The data warehouse for operational workloads.
https://materialize.com
Other
5.67k stars 458 forks source link

Concurrent dataflow submission #318

Open frankmcsherry opened 4 years ago

frankmcsherry commented 4 years ago

At the moment we have the ability for DataflowCommand::CreateDataflows to contain multiple dataflow definitions, used at the moment only for installing multiple sources in the same instruction.

It is reasonable to want to support multiple dataflows in the same atomic instruction, so that users can avoid unwanted interleavings that could result from using the same names (because afaik randoms can just drop and re-install each others' views). In this case, it is reasonable to think of the semantics as being the sequential installation of each of the views.

It is less reasonable, but way more awesome, to adopt an extended semantics in which all views are immediately available for use, and their resulting contents are then the repeated application of the supplied rules. The only case in which this is different is when one view definition has a Get for another view that is not defined strictly before it (so, either itself, or a subsequent view). In this case we would effect recursive computation.

The extended semantics strictly generalize the sequential semantics (in which view definitions should not reference views that do not exist, nor overwrite an existing view without an explicit DROP). At the same time, I figured someone might get cranky if I just went and added recursive queries to our execution environment without telling anyone.

cc @jamii

benesch commented 4 years ago

I would be the opposite of cranky if you added that! Although I do think that there are perhaps two actionable items here that could be tracked separately: DDL transactions and recursive queries. For DDL transactions we’d need to go one step further and bundle together arbitrary sequences of creates and drops.
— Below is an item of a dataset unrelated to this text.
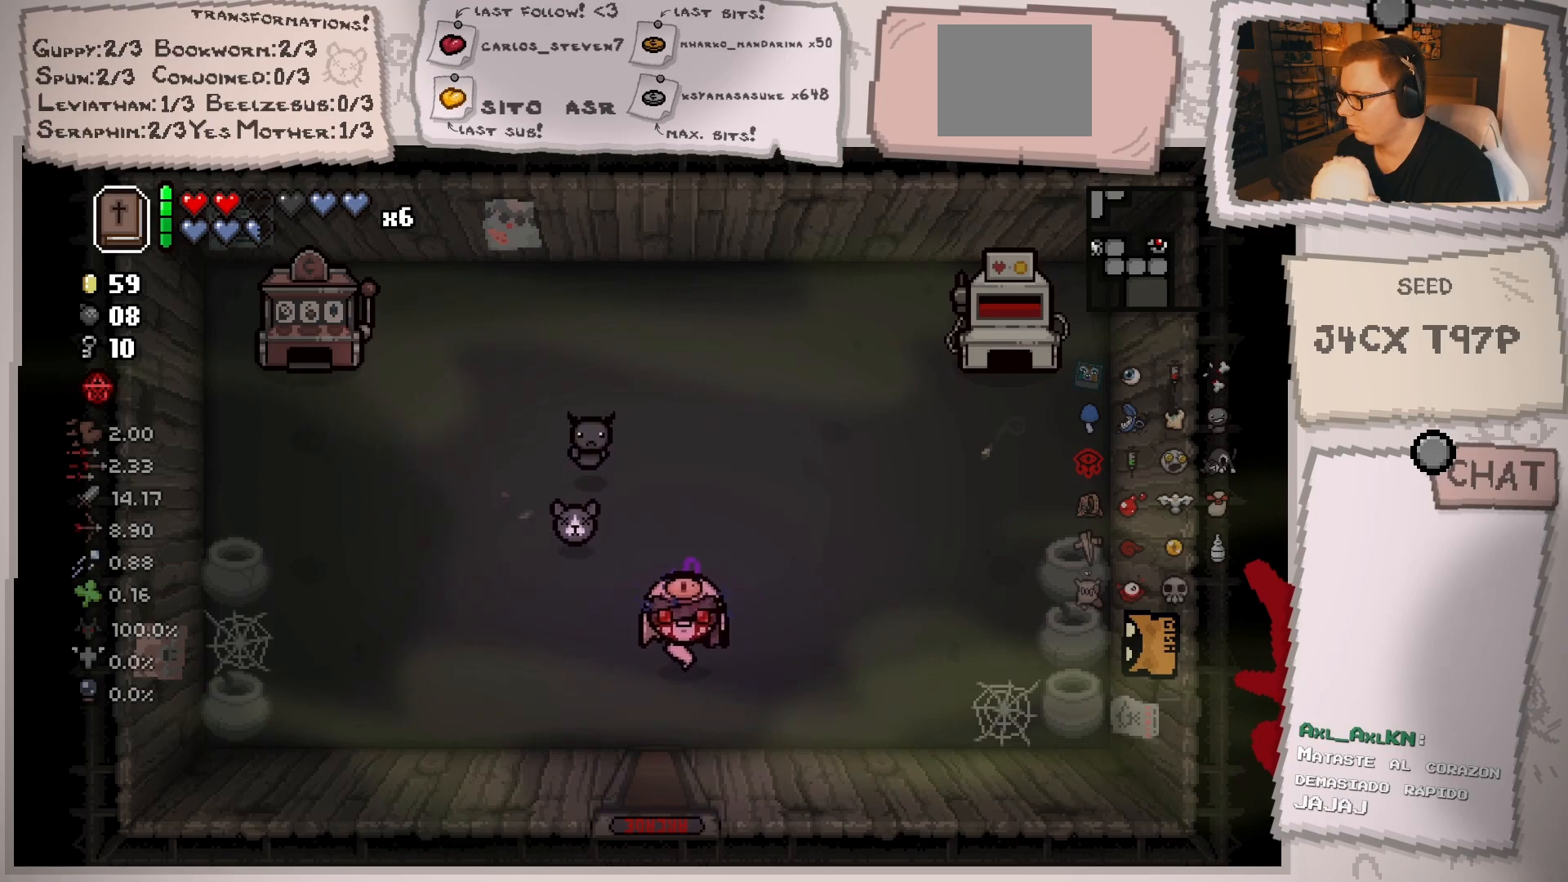
{"buttons": [], "left_stick": "up-right", "right_stick": "center", "events": [[451, "left_stick", "up-right"]]}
frankmcsherry commented 4 years ago

In further discussion, an important semantic difference was observed!

Creating multiple dataflows should result in several independent dataflows that can each be independently dropped. The necessary concept for recursion would be a single dataflow that publishes multiple views, but which are collectively fate-shared wrt dropping.

benesch commented 3 years ago

I'm going to merge #3794 into this issue, because they are essentially the same. More design work is required, but the concrete design that's been kicking around for a while is something like this:

BEGIN;
CREATE SOURCE foo FROM kafka;
CREATE MATERIALIZED VIEW bar AS SELECT .. FROM foo;
CREATE MATERIALIZED VIEW quux AS SELECT .. FROM foo;
COMMIT;

A simpler idea that's been proposed is something like:

CREATE SOURCE foo FROM kafka;
CREATE VIEW bar AS SELECT .. FROM foo;
CREATE VIEW quux AS SELECT .. FROM foo;
CREATE INDEXES
    DEFAULT INDEX ON bar,
    DEFAULT INDEX ON quux

where that CREATE INDEXES command atomically creates the necessary dataflows but does not require the complications of supporting SQL's interactive transactions.